Task:
Decide whether each statement below agrees with the earnings call passage, answering yes or no and quoting the deciding words. (a) Core earnings for 2011 came to $2.56 per share. (b) Core earnings per share were higher in 2011 than in 2010. (c) Interest cost increased over the period discussed.

Ameren Corporation ( AEE) Q4 2011 Earnings Call February 23, 2012 10:00 a.m. ET Executives Douglas Fischer – Director, IR Tom Voss – Chairman, President and CEO Martin Lyons – SVP, CFO Analysts Paul Patterson – Glenrock Associates Julien Dumoulin-Smith – UBS Tom Rebinoff – Fore Research and Management David Paz – BofA/Merrill Lynch Reza Hitucki – Decade Capital Michael Lapides – Goldman Sachs Greg Reiss – Catapult John Murphy – Green Arrow Presentation Operator
Turning to page two of the presentation, I need to inform you that comments made during this conference call may contain statements that are commonly referred to as forward-looking statements. Such statements include those about future expectations, beliefs, plans, strategies, objectives, events, conditions, and financial performance.We caution you that various factors could cause actual results to differ materially from those anticipated and described in the forward-looking statements. For additional information concerning these factors, please read the forward-looking statement section in the news release we issued today, and the forward-looking statements and risk factors section in our filing with the SEC. Tom will begin this call with an overview of 2011 earnings and 2012 guidance, followed by a discussion of recent business and regulatory developments. Marty will follow with more detailed discussions of 2011 financial results, our 2012 guidance and regulatory and other financial matters. We will then open the call for questions. Here’s Tom, who will start on page three of the presentation. Tom Voss Thanks, Doug. Good morning and thank you for joining us. Core earnings for 2011 were $2.56 per share in line with the increased guidance range we provided in November of last year. As expected, these 2011 results were below the $2.75 of core earnings per share achieved in 2010. This reflected lower electric sales to native load utility customers due in part to summer temperatures that while warmer than normal were below those very hot 2010. In addition, merchant generation margins decline as a result of lower realized power and capacity prices, as well as higher fuel and transportation related expenses. These factors were offset in part by increased electric utility rates in Missouri and Illinois. Further, core non-fuel operations and maintenances expenses were lower, reflecting continued disciplined cost management, and interest cost fell as we used our free cash flow over the last two years to reduce outstanding debt.

(Saved entries)
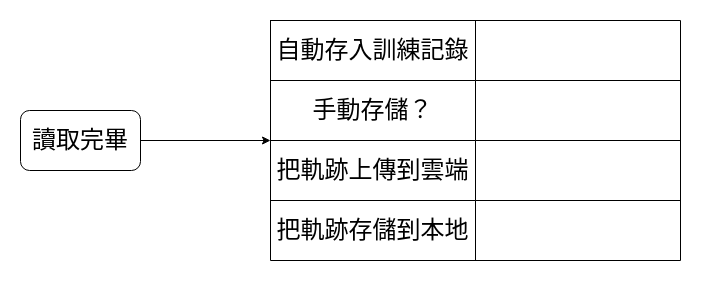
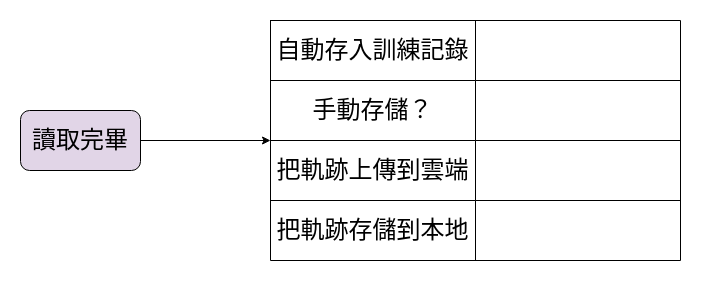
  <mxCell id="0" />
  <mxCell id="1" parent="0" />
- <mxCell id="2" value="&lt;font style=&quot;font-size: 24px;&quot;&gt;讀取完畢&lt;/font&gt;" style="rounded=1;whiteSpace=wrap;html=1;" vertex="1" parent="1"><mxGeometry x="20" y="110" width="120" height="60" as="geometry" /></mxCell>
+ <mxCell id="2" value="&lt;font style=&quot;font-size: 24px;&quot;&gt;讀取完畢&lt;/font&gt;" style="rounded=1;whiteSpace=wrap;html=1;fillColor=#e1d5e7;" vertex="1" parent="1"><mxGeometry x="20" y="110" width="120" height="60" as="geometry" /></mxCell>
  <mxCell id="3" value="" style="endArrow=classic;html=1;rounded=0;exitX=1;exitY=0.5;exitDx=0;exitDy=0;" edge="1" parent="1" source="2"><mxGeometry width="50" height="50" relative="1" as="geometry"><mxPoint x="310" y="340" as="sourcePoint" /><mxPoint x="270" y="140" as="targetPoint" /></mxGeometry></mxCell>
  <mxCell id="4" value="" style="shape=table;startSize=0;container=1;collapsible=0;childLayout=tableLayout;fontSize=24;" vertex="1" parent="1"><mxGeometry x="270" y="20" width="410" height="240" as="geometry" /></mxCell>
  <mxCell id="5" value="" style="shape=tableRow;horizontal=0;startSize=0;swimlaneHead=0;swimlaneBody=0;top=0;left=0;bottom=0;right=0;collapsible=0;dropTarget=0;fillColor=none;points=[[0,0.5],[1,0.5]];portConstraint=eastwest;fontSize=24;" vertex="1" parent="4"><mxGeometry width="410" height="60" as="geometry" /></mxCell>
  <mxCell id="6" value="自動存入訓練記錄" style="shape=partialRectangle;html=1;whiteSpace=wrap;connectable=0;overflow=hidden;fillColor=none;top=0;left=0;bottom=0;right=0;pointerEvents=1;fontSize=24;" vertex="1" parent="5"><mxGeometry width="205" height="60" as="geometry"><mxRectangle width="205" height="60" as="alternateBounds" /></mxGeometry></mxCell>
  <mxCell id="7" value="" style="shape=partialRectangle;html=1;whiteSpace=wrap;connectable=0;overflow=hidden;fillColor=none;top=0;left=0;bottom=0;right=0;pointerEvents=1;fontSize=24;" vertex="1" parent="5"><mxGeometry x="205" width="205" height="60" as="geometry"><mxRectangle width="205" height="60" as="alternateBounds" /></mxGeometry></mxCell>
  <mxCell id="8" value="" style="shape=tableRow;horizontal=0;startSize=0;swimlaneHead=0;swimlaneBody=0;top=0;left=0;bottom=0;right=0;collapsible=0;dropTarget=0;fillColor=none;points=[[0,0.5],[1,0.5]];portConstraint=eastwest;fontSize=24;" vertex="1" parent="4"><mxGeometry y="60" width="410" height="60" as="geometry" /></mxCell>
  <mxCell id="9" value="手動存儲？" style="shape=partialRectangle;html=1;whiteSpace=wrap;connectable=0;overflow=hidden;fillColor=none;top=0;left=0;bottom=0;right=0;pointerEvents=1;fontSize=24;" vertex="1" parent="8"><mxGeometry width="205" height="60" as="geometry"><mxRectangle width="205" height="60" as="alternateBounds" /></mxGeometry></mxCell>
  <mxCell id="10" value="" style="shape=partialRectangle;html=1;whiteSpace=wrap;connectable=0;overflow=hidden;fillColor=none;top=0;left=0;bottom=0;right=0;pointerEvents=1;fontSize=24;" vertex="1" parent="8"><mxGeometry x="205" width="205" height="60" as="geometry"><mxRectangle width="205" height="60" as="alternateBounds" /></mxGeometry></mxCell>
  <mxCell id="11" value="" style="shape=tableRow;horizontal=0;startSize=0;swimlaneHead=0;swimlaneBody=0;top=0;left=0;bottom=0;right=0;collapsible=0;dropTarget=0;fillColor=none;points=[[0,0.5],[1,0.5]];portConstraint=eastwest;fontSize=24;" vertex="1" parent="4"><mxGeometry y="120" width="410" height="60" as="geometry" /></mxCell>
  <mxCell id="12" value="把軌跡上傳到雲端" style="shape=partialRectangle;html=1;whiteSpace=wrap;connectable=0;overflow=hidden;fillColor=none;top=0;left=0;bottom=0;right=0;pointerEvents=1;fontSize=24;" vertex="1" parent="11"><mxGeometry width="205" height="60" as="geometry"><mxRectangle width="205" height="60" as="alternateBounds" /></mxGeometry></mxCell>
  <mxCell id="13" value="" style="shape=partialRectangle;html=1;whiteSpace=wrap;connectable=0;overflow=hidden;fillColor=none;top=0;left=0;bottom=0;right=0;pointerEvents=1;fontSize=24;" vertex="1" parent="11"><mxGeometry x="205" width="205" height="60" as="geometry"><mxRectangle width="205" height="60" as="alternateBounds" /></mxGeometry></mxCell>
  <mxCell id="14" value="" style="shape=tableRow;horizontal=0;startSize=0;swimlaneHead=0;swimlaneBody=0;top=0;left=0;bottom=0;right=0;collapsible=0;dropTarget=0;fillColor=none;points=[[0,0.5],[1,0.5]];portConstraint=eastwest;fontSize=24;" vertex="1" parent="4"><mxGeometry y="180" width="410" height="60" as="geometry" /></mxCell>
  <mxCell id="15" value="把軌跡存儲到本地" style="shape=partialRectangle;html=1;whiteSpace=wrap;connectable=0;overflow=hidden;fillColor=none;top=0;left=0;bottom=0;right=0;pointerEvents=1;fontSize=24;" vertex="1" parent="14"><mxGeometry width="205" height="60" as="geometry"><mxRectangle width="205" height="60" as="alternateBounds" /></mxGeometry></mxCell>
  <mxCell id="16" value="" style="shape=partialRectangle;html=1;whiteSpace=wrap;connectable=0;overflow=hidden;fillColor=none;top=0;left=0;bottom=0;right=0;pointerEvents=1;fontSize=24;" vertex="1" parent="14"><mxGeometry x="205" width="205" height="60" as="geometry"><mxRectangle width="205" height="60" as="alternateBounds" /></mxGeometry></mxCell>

Complete output:
(a) Yes: "Core earnings for 2011 were $2.56 per share"
(b) No: "these 2011 results were below the $2.75 of core earnings per share achieved in 2010"
(c) No: "interest cost fell as we used our free cash flow over the last two years to reduce outstanding debt"